■ **Problems**:
[A] In the passage on the Yoshimo mod, rewrite the paragraph that begins "As the mod stands" as a short bulleted list that keeps its main points.
[B] According to the passage on the Yoshimo mod, which developer is singled out for stressing that an FR subsetting should always get its own distinctly "Realmsian" flavor?

■ **Provided text**:

And we are up against a problem here. Great writing can make you suspend your disbelief. I am sure that the two of you are capapble of writing that will make me suspend mine. But you want to not clobber us with writing, and leave a lot to our imaginations. All well and good, but my japan is not as flexible as the Wa you need for your plot. And there is a bad misfit there.

 

I think any mod mod that presumes to invent a backstory for any of the Bioware NPCs is going to elicit some 'cognitive dissonace' for the player. It's only a matter of degree. There's no way around that, I'm afraid. If we wrote a Yoshimo that is perfect in Laura's eyes, that realization of the character is still a poor fit for some other player out there. But I'm sure you realize that.

 

A reminder from the topic starter. I wrote:

 

As the mod stands, our dialogue is mostly story-driven regarding the subplot. The 'voice' we have given Yoshi emerges through that story. Hopefully attention flows more to story than the idiosyncracies of Yoshi's voice as a personality. Because everyone has their own internal mental template in their own imgination of what Yoshi sounds like. Icen and I both have him speak slightly differently, as we sent edits back and forth. Players will each have their own individual sense of how Yoshimo "ought" to sound.

 

So... with that in mind... Players, do you want to learn more about Yoshi's more distant past in Kara-Tur? And how he came to be the person he is?...

 

I ask this partly because, personally, myself I'm not a big fan of mods that assume too much about NPCs. And I wonder if mods that draw out the character quite heavily don't actually tend to disappoint a great many players. Because that mod author's content is probably always going to feel somewhat dissonant with whatever feel for the character a player has unconsciously developed in the back of his or her own mind.

 

And again the most important point I see re: your (constructive) criticism about the family structure and class system in real world Japan: Wa and Kozakura are not real world Japan! They are clearly modeled after it, as is obvious. But we take at face value what the source books say, and we are left to craft the rest with our own imaginations. Even when a FR subsetting is heavily derived from a real world source, the developers (particularly Ed Greenwood) are quick to point out that it should always be given its own distinctly "Realmsian" flavor. DMs running their own tabletop campaigns often add that by filling in the gaps and adding details that seem to ring true to various FR sources, and by virtue of their own originality and creativity. But the point is, we should only take real world derivations only as far as the source books explicitly state, and not necessarily beyond.

■ **Data extract**:
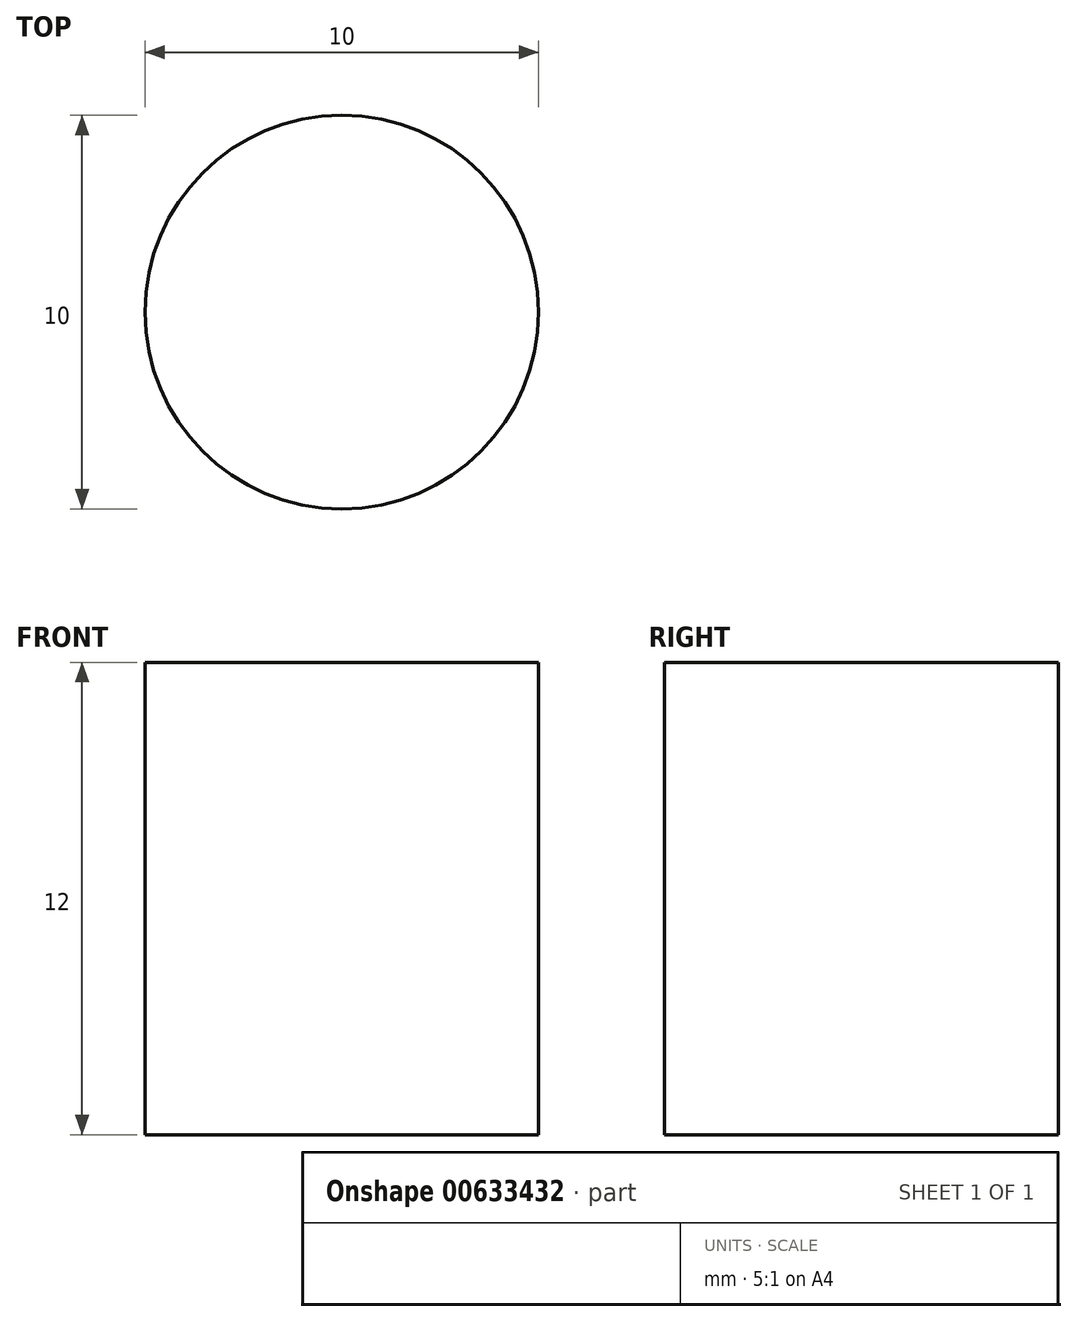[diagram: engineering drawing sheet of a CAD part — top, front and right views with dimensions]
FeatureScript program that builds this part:
annotation { "Feature Type Name" : "Feature", "Feature Type Description" : "" }
export const myFeature = defineFeature(function(context is Context, id is Id, definition is map)
    precondition{}
    {
        {
            var Q0;
            Q0=qCreatedBy(makeId("Top.planeOp"),FACE);
            var sketch = newSketch(context, id + "F0", { "sketchPlane" : qUnion([Q0])});
            skCircle(sketch, "E0", {"center": v(0, 0) * mm, "radius": 5 * mm});
            skSolve(sketch);
        }
        {
            var Q0;
            Q0 = qSketchRegion(id + "F0", true);
            extrude(context, id + "F1", {"entities" : qUnion([Q0]), "depth" : 12 * mm, "offsetDistance" : 25 * mm});
        }
    });
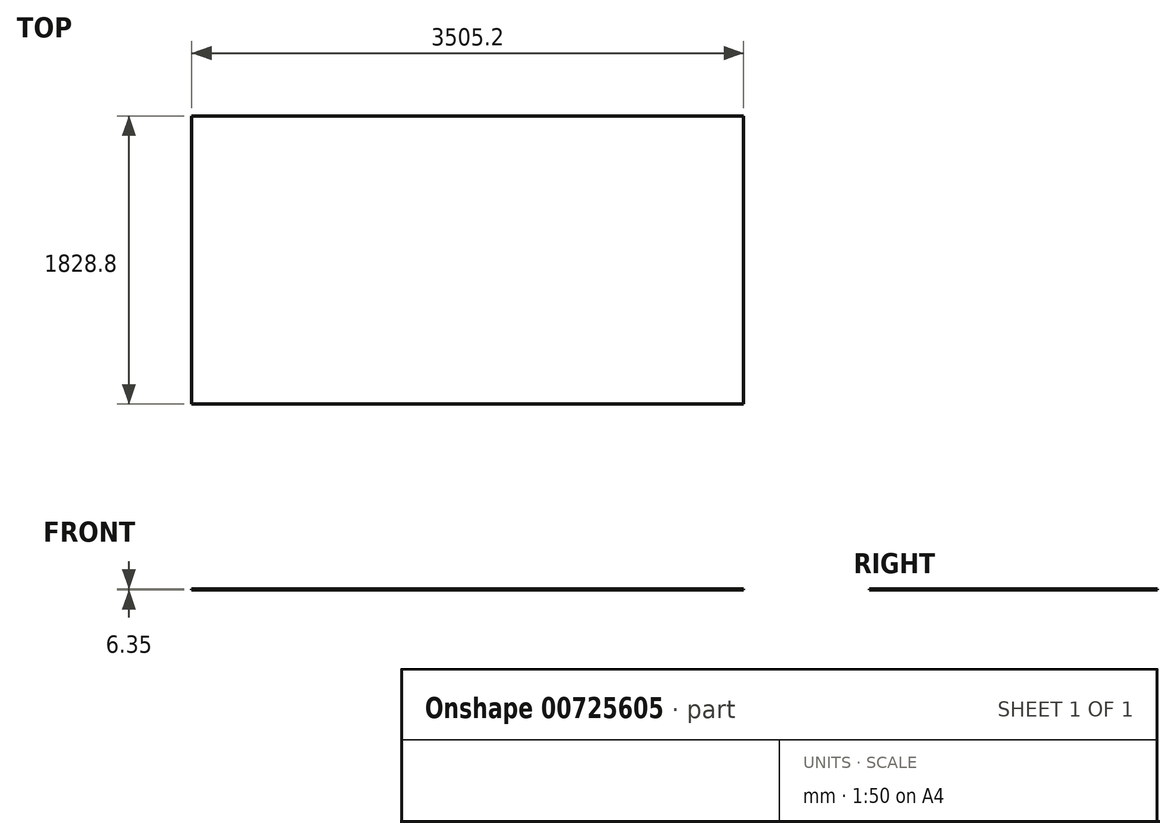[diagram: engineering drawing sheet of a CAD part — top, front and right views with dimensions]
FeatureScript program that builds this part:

■ **Problem solutions**:
[A]
- The mod's dialogue is mostly story-driven around the subplot.
- Yoshi's "voice" comes through that story. Ideally, attention goes more to the story than to his quirks of personality.
- Everyone has an internal template of what Yoshi sounds like.
- Icen and the writer have him speak slightly differently, having sent edits back and forth.
- Each player will have an individual sense of how Yoshimo "ought" to sound.

[B] Ed Greenwood.